** RECORDS SUPPLIED follows **

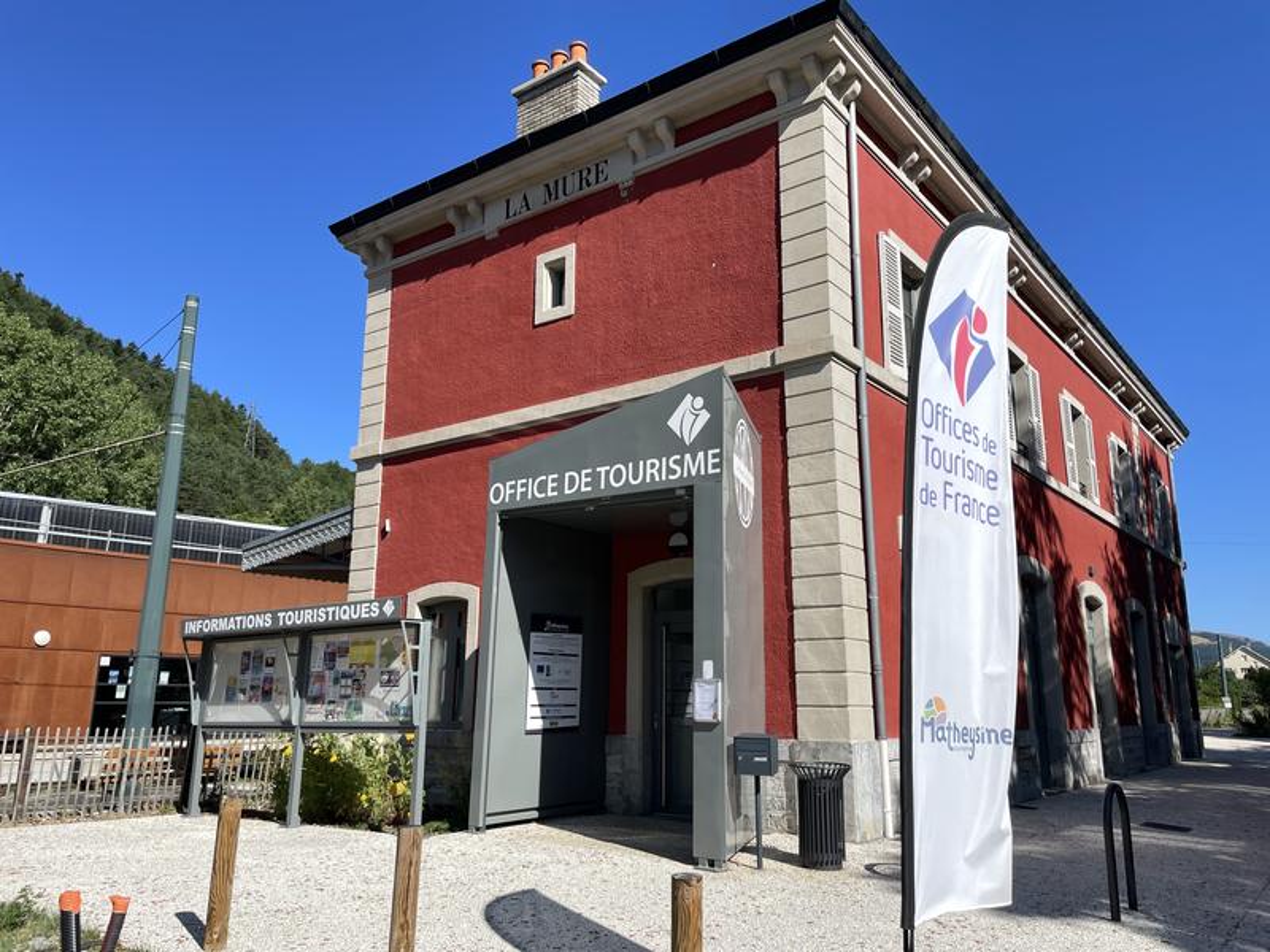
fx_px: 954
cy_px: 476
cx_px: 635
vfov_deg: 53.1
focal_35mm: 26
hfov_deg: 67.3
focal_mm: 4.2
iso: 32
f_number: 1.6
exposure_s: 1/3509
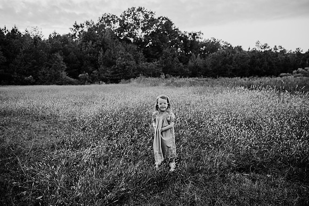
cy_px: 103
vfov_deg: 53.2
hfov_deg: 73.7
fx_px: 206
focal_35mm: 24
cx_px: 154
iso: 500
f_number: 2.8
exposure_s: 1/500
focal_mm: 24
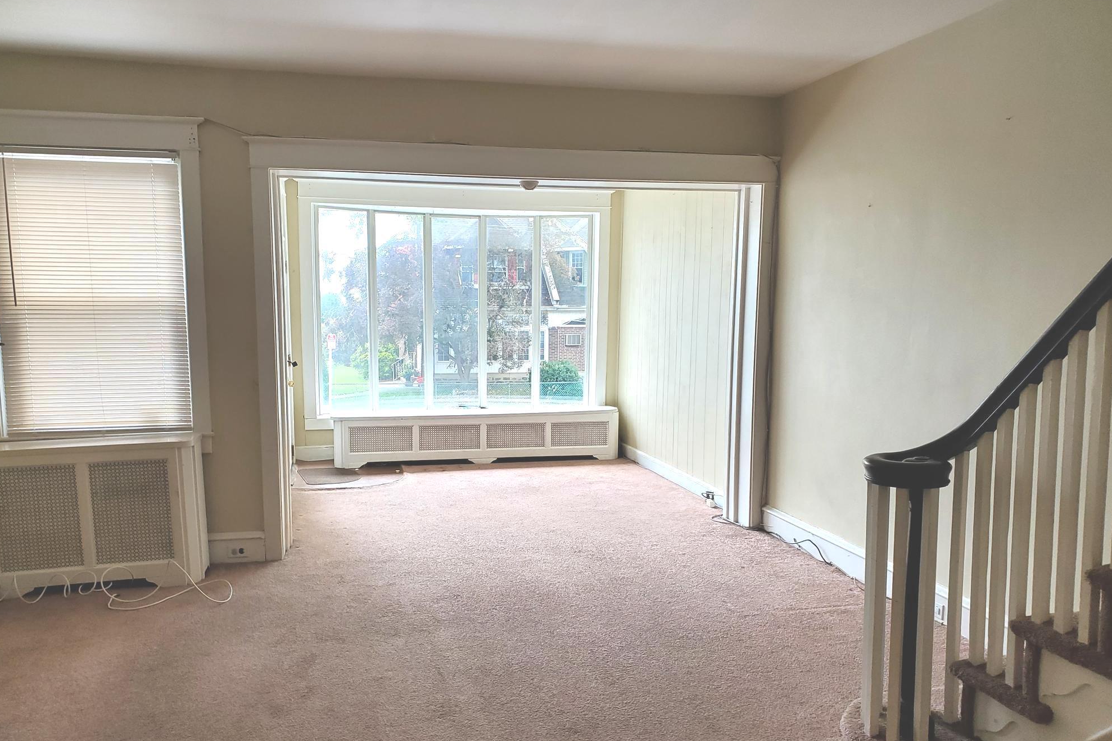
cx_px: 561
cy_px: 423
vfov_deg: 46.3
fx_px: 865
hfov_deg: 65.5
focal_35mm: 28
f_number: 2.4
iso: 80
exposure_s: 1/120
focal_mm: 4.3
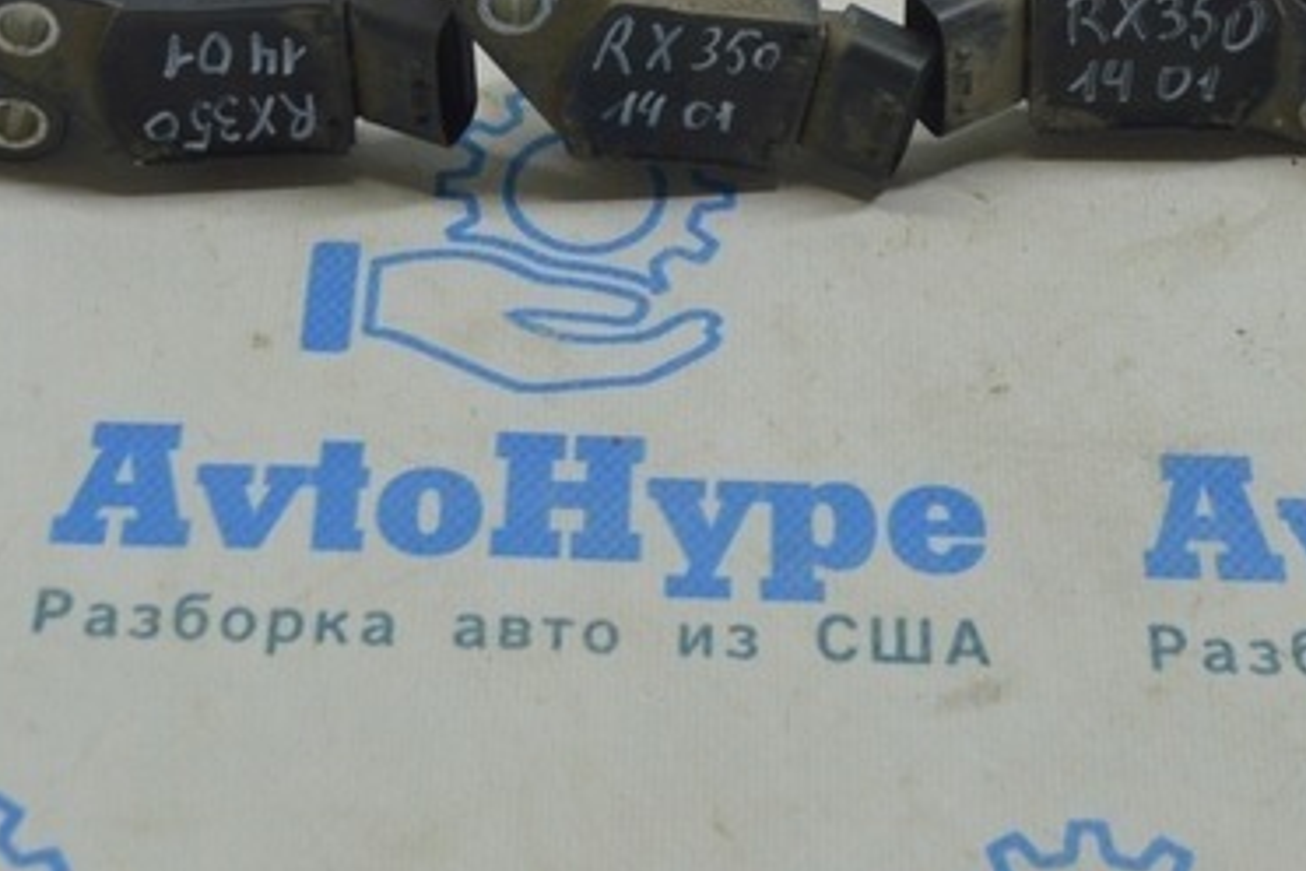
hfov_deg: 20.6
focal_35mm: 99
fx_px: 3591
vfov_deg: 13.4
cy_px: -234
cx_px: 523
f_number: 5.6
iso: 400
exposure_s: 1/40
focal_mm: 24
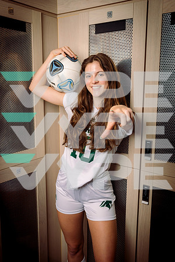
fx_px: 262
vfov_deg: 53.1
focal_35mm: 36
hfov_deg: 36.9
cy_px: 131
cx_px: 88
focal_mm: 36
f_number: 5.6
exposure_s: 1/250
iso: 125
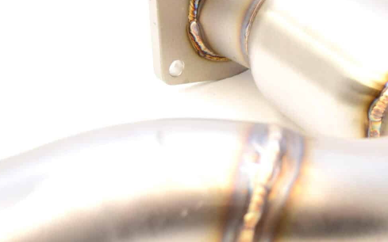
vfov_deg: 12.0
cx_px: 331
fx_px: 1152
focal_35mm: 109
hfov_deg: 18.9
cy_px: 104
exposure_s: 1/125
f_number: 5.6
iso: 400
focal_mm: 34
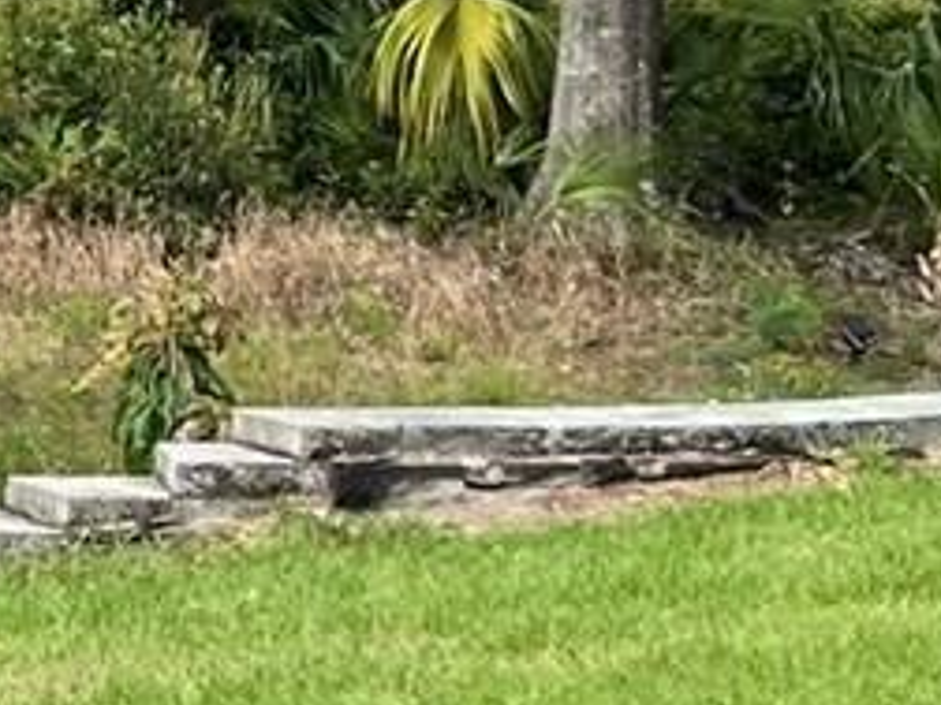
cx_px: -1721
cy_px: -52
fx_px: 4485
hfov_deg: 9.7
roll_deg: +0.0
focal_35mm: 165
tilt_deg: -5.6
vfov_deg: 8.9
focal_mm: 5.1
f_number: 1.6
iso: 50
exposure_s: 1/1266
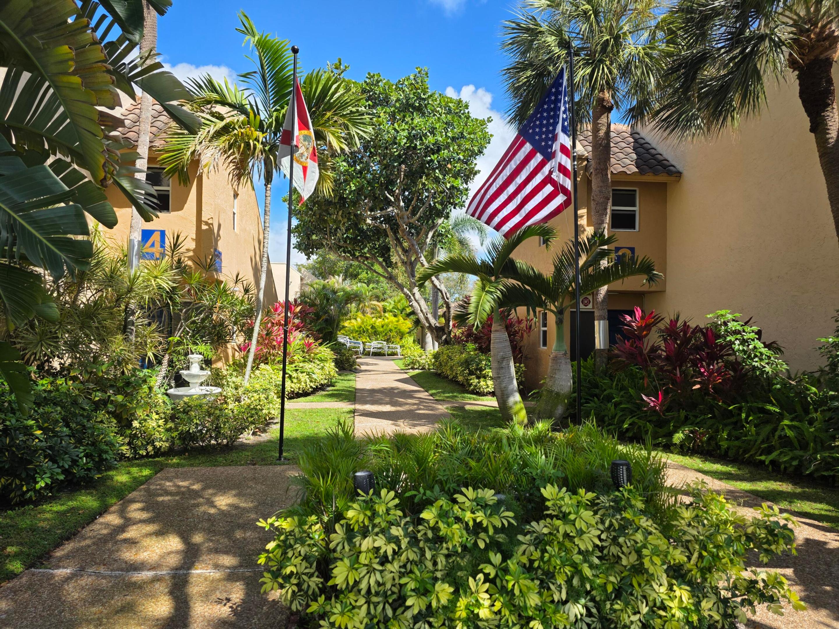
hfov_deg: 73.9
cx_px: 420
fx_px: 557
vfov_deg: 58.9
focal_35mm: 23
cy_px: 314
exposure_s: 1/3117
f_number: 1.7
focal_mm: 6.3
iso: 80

** End of RECORDS SUPPLIED **

** WHAT TO WORK ON **
Exclude the images and reproduce the remaining data exactly.

** YOUR SOLUTION **
fx_px: 954
cy_px: 476
cx_px: 635
vfov_deg: 53.1
focal_35mm: 26
hfov_deg: 67.3
focal_mm: 4.2
iso: 32
f_number: 1.6
exposure_s: 1/3509
cy_px: 103
vfov_deg: 53.2
hfov_deg: 73.7
fx_px: 206
focal_35mm: 24
cx_px: 154
iso: 500
f_number: 2.8
exposure_s: 1/500
focal_mm: 24
cx_px: 561
cy_px: 423
vfov_deg: 46.3
fx_px: 865
hfov_deg: 65.5
focal_35mm: 28
f_number: 2.4
iso: 80
exposure_s: 1/120
focal_mm: 4.3
hfov_deg: 20.6
focal_35mm: 99
fx_px: 3591
vfov_deg: 13.4
cy_px: -234
cx_px: 523
f_number: 5.6
iso: 400
exposure_s: 1/40
focal_mm: 24
fx_px: 262
vfov_deg: 53.1
focal_35mm: 36
hfov_deg: 36.9
cy_px: 131
cx_px: 88
focal_mm: 36
f_number: 5.6
exposure_s: 1/250
iso: 125
vfov_deg: 12.0
cx_px: 331
fx_px: 1152
focal_35mm: 109
hfov_deg: 18.9
cy_px: 104
exposure_s: 1/125
f_number: 5.6
iso: 400
focal_mm: 34
cx_px: -1721
cy_px: -52
fx_px: 4485
hfov_deg: 9.7
roll_deg: +0.0
focal_35mm: 165
tilt_deg: -5.6
vfov_deg: 8.9
focal_mm: 5.1
f_number: 1.6
iso: 50
exposure_s: 1/1266
hfov_deg: 73.9
cx_px: 420
fx_px: 557
vfov_deg: 58.9
focal_35mm: 23
cy_px: 314
exposure_s: 1/3117
f_number: 1.7
focal_mm: 6.3
iso: 80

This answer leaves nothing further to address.